If you don't have any already, purchase a small package of TSP (tri-sodium phosphate). Prepare a couple of quarts of the stuff and brush it over the rails. Do this three or four times over the course of 15 minutes. Then, use a stiff vegetable brush and brush the bejaysus out of the rails. Rinse well with clean fresh water, let it all dry over night.

That should take care of 95% of the cleaning. The other 5% lies hidden inside the tiny metal joiners, the sleeves that join the rail ends where they meet. They tend to hide crud and corrosion in them and this compromises the flow of electrons from rail-segment to the next. If you can, clean the tracks by taking them all apart. If you can't without destroying something valuable, hope for the best with the TSP. An alternative might be using acid flux on the joiners and attempting to solder them if you wish to have better electrical connectivity. The acid flux will mostly destroy corrosion and crud, and the solder will help bridge the rails. 

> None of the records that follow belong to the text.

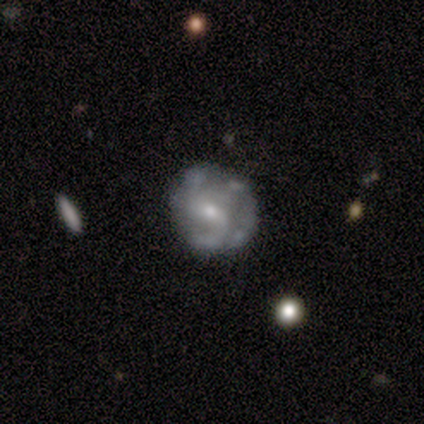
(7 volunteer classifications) featured or disk 86%, smooth 14%, star or artifact 0%. Down the decision tree: edge-on disk — no (100%); bar — weak (100%); spiral arms — yes (67%); spiral arm count — 2 (50%); spiral winding — loose (50%); bulge size — small (67%); merging — none (71%).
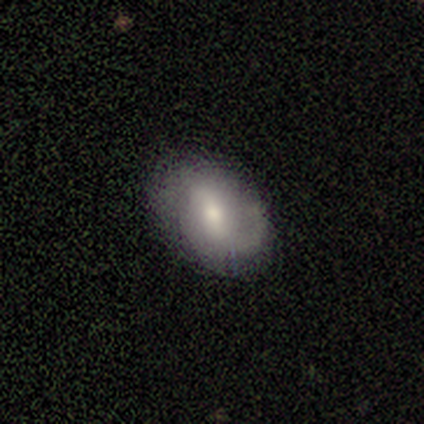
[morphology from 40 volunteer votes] smooth-or-featured: featured or disk: 60% | smooth: 38% | star or artifact: 2%
  disk-edge-on: no: 96% | yes: 4%
    bar: weak: 52% | strong: 26% | no: 22%
    has-spiral-arms: yes: 78% | no: 22%
      spiral-winding: medium: 67% | loose: 28% | tight: 6%
      spiral-arm-count: 1: 44% | 2: 39% | can't tell: 17% | 3: 0% | 4: 0% | more than 4: 0%
    bulge-size: moderate: 57% | small: 35% | large: 9% | dominant: 0% | none: 0%
  merging: none: 85% | minor disturbance: 10% | major disturbance: 5% | merger: 0%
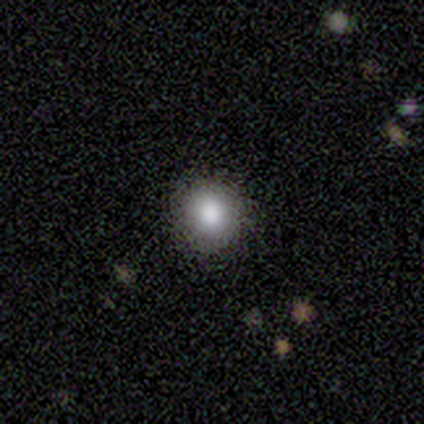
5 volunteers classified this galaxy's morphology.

If you aren't keen on soldering, but can take the rails apart, sliding the rail ends in and out of the joiners several times will also displace some of the build-up inside the joiners. Again, this presupposes that the joiners are filled with unwanted crud...they may be just fine. A test of continuity, either by running the trains or by using a multimeter, will be the test.

For my experience, after all the above, I swipe the tops of the rails with 600 grit paper. I then wipe the same surfaces with a clean cloth impregnated with isopropyl alcohol. You'll notice the rag will have many black streaks about the width of the top of the rail you are wiping when you look.

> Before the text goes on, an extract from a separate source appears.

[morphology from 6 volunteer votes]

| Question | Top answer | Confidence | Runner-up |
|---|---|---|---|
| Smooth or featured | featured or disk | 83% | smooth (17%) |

Good luck. It's not simple or easy in this hobby, but a persistent and keen person gets a lot better at it. Keep at it!


----------



## thedoc (Oct 15, 2015)

The cleaning block is called a *Bright Boy* and most mail order suppliers should carry them. 

Note, *DO NOT USE STEEL WOOL TO CLEAN YOUR TRACK!*


----------



## DonR (Oct 18, 2012)

Once you get your track clean will you have a train to run on it?

You said you have a control box; What is it, a DC power pack?

Do we assume the track is HO gauge?

Don


----------



## redman88 (Nov 25, 2015)

It HO and I did pick up a few engines from eBay they all run but the track needs a good cleaning. I wouldn't worry to much but we just started hosting some kids that had live in the house that the track came from. So I don't want to bring up bad memories. As I write this I think I need to paint the track.


----------



## DonR (Oct 18, 2012)

Thedoc wisely recommended against using Steel Wool to
clean the track. The reason is, it sprinkles tiny shards of metal
between the rails. These can be picked up by the loco trucks
and destroy the plastic gearing therein. They can also cause
short circuiting.

Use a non metalic cleaner.

Don


----------



## mopac (Feb 24, 2011)

I have never used EZ track, but I think it came in steel track or nickel silver track.
If your track has any rust or major discoloring it is probably steel. Nickel silver
is what you want to use. Not the steel. The steel will need constant cleaning. It seems 
EZ track came with black roadbed or gray roadbed. One is steel and the other is 
nickel silver. What color is the roadbed?


----------



## redman88 (Nov 25, 2015)

mopac said:


> I have never used EZ track, but I think it came in steel track or nickel silver track.
> 
> If your track has any rust or major discoloring it is probably steel. Nickel silver
> 
> ...



Mostly gray but I do have a few sections of black


----------



## mopac (Feb 24, 2011)

"Mostly gray". I think that is good. I was thinking the gray was the nickel silver.
And the black is steel. We need another member that knows for sure to comment.
I have used steel. Cleaned and it will work. It just oxidizes faster than any other
track. I have some nickel silver track stored in my basement for a new layout
that has been in boxes for at least 15 years. I checked it last week and there is no
visable oxidation at all.


----------



## thedoc (Oct 15, 2015)

mopac said:


> "Mostly gray". I think that is good. I was thinking the gray was the nickel silver.
> And the black is steel. We need another member that knows for sure to comment.
> I have used steel. Cleaned and it will work. It just oxidizes faster than any other
> track. I have some nickel silver track stored in my basement for a new layout
> ...



Yes the grey is nickel silver and the black is steel, but it's a steel alloy and I'm not sure what is in it but it's not like the old steel rail that Atlas used during the 40's. I believe the alloy does resist corrosion better than plain steel. Nickel silver does oxidize but it is the same color as the base metal and it is conductive so even when it is oxidized it will conduct electricity. 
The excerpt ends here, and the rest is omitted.